Following a dispute with creator Saro-Wiwa, Albert Egbe left the series and was replaced by stage actor Zulu Adigwe, despite not bearing a close resemblance to the original actor. The new Mr. B was re-invented as a guitar-strumming layabout who often composed songs about his get-rich-quick schemes. Four different actresses have played the part of Segi, including The 700 Club Nigeria presenter Ethel Ekpe.

Among the show's more successful alumni was Mildred Iweka who had a starring role as Ada Okeke in Nigerian soap Checkmate. Zulu Adigwe was Professor Edem in the pilot episode before he was replaced by Nobert Young. In 1990, Aso Douglas appeared in a commercial for the defunct Abacus Merchant Bank, reprising her famous catchphrase ("It's a matter of cash in your interest!")

==Reactions==
Former Minister of Information and Culture Tony Momoh praised the use of standard English on the show, as opposed to Nigerian Pidgin which remains dominant on television and has been blamed for the poor command of standard English in the country leading to low scores in WAEC and JAMB English examinations, despite Nigeria's status as an English-speaking nation. Similarly, Roy Jibromah, a marketing manager for Saro-Wiwa's production company, claimed that "children sit glued to the television, with bad English poured down them for four hours a day, [and] they end up with substandard English". Saro-Wiwa stated in an interview in 1987: "We should go for proper English so we can relate to the rest of the world...one reason Basi is so popular is that young people are using it to learn English".
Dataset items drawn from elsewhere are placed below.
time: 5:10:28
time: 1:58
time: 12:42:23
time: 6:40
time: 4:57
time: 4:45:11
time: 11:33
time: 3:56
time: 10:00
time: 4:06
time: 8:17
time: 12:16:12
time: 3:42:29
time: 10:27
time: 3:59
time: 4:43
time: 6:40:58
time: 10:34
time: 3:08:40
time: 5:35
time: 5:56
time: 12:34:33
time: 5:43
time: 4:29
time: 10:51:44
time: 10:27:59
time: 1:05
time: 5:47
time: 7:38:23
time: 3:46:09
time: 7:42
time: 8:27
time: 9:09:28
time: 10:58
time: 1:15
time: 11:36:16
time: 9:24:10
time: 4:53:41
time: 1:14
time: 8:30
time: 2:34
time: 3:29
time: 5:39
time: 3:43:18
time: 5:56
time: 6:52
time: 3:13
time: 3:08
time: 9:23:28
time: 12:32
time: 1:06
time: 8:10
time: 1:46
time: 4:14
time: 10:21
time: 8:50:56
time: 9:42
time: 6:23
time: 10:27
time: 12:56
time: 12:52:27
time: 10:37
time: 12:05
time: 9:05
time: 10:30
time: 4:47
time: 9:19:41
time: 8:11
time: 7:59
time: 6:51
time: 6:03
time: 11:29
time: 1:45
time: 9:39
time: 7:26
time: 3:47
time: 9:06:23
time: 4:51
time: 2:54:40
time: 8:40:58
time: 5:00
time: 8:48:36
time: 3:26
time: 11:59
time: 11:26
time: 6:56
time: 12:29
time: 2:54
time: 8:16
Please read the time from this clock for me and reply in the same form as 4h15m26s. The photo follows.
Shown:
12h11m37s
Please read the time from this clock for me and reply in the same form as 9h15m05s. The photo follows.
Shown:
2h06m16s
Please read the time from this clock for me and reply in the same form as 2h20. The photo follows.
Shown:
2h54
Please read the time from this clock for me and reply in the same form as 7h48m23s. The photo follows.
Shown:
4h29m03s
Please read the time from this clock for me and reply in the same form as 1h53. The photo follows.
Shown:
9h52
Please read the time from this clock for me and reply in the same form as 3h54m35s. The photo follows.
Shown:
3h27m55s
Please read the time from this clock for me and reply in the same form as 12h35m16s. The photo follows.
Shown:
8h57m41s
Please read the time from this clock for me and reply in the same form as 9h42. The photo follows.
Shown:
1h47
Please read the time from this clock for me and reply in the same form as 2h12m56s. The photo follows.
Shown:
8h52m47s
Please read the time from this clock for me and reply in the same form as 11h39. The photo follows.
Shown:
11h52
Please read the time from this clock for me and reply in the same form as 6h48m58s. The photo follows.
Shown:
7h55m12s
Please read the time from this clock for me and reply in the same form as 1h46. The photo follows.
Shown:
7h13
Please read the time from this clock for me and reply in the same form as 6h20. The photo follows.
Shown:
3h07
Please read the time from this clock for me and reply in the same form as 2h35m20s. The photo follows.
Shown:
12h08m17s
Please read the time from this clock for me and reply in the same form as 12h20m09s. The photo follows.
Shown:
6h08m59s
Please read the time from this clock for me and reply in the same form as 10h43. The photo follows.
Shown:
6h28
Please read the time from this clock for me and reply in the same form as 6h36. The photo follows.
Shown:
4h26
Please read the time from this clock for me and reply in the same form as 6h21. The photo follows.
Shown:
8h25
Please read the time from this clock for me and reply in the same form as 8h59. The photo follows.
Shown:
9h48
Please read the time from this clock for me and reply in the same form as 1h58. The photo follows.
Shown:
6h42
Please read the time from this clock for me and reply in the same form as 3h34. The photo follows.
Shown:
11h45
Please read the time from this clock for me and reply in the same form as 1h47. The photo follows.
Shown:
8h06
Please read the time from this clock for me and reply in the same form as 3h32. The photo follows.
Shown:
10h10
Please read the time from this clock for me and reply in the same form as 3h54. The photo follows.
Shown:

The series was also popular among women who tried to keep up with fashion trends set by the two female characters - Madam and Segi - who often wore traditional African outfits. Aso Douglas, who played Madam and acted as the show's costumer, was famed for her larger-than-life head-ties. However, Douglas told an interview that while she was grateful for the response she received from Nigerian women, she worried that they may be missing the moral lessons of the show

==Merchandise and spin-offs==
Following the success of Basi and Company, the original cast went on tour across Nigeria. Saro-Wiwa also published a series of books based on the series, including Basi and Company: A Modern African Folktale (1987), Mr. B Again (1989), Segi Finds the Radio (1991), and Mr. B's Mattress (1992), as well as a dramatised version of the book Mr. B: Four Television Plays. Zulu Adigwe released an album under Polygram Nigeria as Mr. B titled Mr. B Hits the Millions, and the main single became the new theme tune of the series before it was cancelled in 1990.